To do this, you'll need to do three things:
First, remember where you told the download function to store your file? Pass that same path into read_csv:
In [ ]:
## Write the Python to execute our read_csv function.
Next step: The read_csv function "returns" a generator. How can we access just the first row? Remember how to access the next row of a generator?
In [3]:
## Now write the Python to print the first row of the CSV here.
Are there different ways to print the first n rows of something? Sure! Try using break, which will stop a for loop from running. E.g. the code:
for idx in xrange(100):
if idx > 10:
break
...will stop the for loop after 10 iterations.
Next, write a for loop that can access and print every row.
In [4]:
## Write the Python to print *every* row of the CSV here.
In [ ]:
data = list(read_csv('fixtures/nba_players.csv')) #Put in your own path here.
data = sorted(data, key=itemgetter('SALARY'))
total = 0
count = 0
for row in data:
count += 1
total += row['SALARY']
# Total Count
print "There are %d total players." % count
# Write the Python to get the median
median =
print "The median salary is %d." % median
# Write the Python to get the minimum
minimum =
print "The minimum salary is %d." % minimum
# Write the Python to get the maximum
maximum =
print "The maximum salary is %d." % maximum
# Write the Python to get the mean
mean =
print "The mean salary is %d." % mean
Nice work! Now... calculating the mode is a bit different. Remember about the Decorate-Sort-Undecorate pattern that we learned about in ThinkPython? That will work here!
In [ ]:
## Write the Python to get the mode of the salaries.
The "DSU" approach is a little inefficient. Instead of using a dictionary as our data type to solve the mode problem, we could use counter() from the Collections module. Read more about counter() and try it out here:
In [ ]:
## Experiment with using counter() here.
In [19]:
def statistics(path):
"""
Takes as input a path to `read_csv` and the field to
compute the summary statistics upon.
"""
# Uncomment below to load the CSV into a list
# data = list(read_csv(path))
# Fill in the function here
stats = {
'maximum': data[-1]['SALARY'],
'minimum': data[0]['SALARY'],
'median': data[count / 2]['SALARY'], # Any potential problems here?
'mode': freqs.most_common(2),
'mean': total / count,
}
return stats
Keep playing with the above function to get it to work more efficiently or to reduce bad data in the computation - e.g. what are all those zero salaries?
Congratulations if you've made it this far! It's time for the bonus round!
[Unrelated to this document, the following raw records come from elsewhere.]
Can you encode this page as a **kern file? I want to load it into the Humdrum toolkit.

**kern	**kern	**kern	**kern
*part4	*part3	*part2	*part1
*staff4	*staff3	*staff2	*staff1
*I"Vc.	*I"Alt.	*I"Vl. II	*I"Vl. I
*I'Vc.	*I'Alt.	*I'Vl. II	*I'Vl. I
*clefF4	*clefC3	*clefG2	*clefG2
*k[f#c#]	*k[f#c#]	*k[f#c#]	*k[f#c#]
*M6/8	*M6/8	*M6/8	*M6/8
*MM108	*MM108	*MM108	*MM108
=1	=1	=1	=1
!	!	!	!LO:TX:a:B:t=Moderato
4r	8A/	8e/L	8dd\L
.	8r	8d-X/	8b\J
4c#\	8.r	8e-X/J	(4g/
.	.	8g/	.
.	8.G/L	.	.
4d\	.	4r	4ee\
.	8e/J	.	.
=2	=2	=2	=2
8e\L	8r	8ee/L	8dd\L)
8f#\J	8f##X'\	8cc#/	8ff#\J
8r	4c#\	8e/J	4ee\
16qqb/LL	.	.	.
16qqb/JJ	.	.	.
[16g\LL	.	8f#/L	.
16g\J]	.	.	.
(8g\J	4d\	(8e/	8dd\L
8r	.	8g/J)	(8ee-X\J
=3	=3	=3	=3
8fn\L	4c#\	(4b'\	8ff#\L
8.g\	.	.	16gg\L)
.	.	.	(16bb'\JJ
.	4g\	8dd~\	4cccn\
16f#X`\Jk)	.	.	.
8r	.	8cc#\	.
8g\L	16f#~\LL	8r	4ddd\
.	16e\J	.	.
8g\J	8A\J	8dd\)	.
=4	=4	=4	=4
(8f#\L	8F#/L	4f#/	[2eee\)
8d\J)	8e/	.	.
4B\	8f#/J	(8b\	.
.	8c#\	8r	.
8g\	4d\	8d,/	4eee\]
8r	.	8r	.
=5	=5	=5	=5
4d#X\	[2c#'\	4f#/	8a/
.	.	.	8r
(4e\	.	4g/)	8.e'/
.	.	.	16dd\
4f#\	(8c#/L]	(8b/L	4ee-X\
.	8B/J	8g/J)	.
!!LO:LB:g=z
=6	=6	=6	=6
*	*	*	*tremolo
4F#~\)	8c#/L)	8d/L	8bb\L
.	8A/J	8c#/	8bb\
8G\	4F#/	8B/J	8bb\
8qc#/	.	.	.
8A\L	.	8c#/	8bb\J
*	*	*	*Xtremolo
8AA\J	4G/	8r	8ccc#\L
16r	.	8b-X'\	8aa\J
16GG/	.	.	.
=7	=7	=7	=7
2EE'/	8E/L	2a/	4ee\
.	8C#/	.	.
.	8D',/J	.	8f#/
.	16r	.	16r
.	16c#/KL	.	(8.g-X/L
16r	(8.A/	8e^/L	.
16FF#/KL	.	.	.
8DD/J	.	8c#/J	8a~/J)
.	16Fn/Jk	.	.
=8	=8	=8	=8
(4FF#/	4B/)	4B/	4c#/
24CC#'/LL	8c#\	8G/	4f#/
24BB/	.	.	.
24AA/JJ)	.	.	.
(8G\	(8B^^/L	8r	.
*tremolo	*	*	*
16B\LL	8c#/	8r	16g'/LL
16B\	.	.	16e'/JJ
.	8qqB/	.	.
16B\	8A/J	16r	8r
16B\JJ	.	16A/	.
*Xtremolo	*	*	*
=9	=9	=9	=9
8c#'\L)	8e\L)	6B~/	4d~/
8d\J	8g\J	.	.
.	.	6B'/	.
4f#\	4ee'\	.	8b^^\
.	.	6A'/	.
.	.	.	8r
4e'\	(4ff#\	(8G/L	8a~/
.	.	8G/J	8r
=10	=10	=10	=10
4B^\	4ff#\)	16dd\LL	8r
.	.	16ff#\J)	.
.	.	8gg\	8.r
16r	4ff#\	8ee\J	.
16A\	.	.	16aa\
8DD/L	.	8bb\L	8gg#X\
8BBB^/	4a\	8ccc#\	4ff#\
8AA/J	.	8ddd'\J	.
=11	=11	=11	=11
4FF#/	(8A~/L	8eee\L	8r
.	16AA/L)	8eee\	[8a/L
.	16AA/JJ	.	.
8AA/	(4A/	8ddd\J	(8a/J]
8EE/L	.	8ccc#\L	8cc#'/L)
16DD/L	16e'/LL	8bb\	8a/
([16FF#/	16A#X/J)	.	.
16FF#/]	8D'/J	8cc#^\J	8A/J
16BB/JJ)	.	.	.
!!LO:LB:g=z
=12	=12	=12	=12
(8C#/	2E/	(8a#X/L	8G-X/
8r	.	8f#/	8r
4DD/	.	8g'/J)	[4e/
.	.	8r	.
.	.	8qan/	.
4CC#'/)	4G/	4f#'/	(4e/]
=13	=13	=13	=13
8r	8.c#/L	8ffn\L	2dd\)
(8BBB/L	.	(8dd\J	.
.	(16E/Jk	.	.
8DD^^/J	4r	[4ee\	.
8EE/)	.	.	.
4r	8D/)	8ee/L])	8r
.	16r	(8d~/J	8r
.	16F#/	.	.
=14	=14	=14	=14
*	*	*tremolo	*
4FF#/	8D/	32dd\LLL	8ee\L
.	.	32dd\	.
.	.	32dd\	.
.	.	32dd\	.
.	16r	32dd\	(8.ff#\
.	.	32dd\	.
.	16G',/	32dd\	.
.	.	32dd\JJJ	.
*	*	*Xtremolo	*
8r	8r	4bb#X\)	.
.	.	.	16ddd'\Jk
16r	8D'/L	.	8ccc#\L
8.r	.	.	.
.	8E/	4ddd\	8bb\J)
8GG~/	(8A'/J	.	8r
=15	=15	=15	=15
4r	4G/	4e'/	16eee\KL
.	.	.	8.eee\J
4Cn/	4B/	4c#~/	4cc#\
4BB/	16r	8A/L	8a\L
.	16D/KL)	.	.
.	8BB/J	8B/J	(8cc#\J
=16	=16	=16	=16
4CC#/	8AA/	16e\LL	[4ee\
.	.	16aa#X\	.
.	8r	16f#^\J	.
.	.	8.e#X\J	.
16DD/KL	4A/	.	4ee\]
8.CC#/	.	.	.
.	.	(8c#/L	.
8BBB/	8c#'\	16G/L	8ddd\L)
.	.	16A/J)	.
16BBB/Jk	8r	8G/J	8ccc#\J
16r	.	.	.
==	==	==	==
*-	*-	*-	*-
You've now had some summary statistics about the salaries of NBA players, but what we're really interested in is the relationship between SALARY and the rest of the fields in the data set. The PER - Player Efficiency Rating, is an aggregate score of all performance statistics; therefore if we determine the relationship of PER to SALARY, we might learn a lot about how to model NBA salaries.
In order to explore this, let's create a scatter plot of SALARY to PER, where each point is an NBA player.
Visualization is going to require a third party library. You probably already have matplotlib, so that might be the simplest if you're having trouble with installation. If you don't, pip install it now! Follow the documentation to create the scatter plot inline in the notebook in the following cells.
In [20]:
# Insert your Python to create the visualization here
import os
import pandas as pd
import numpy as np
import matplotlib.pyplot as plt
%matplotlib inline # Makes the plot appear inline in your iPython Notebook.
def read_data(path):
# Pandas is an efficient way to wrangle the data quickly
return pd.DataFrame(pd.read_csv(path))
def graph_data(path, xkey='PER', ykey='SALARY'):
data = read_data(path)
## Fill this in yourself!
plt.show()
graph_data('fixtures/nba_players.csv') # Or whatever your path is
Nice work!! Matplotlib is pretty useful, but also kind of bare bones. Once you're ready to experiment with other libraries and take your visualizations to the next level, check out the following:
Our favorite is Bokeh - it's interactive!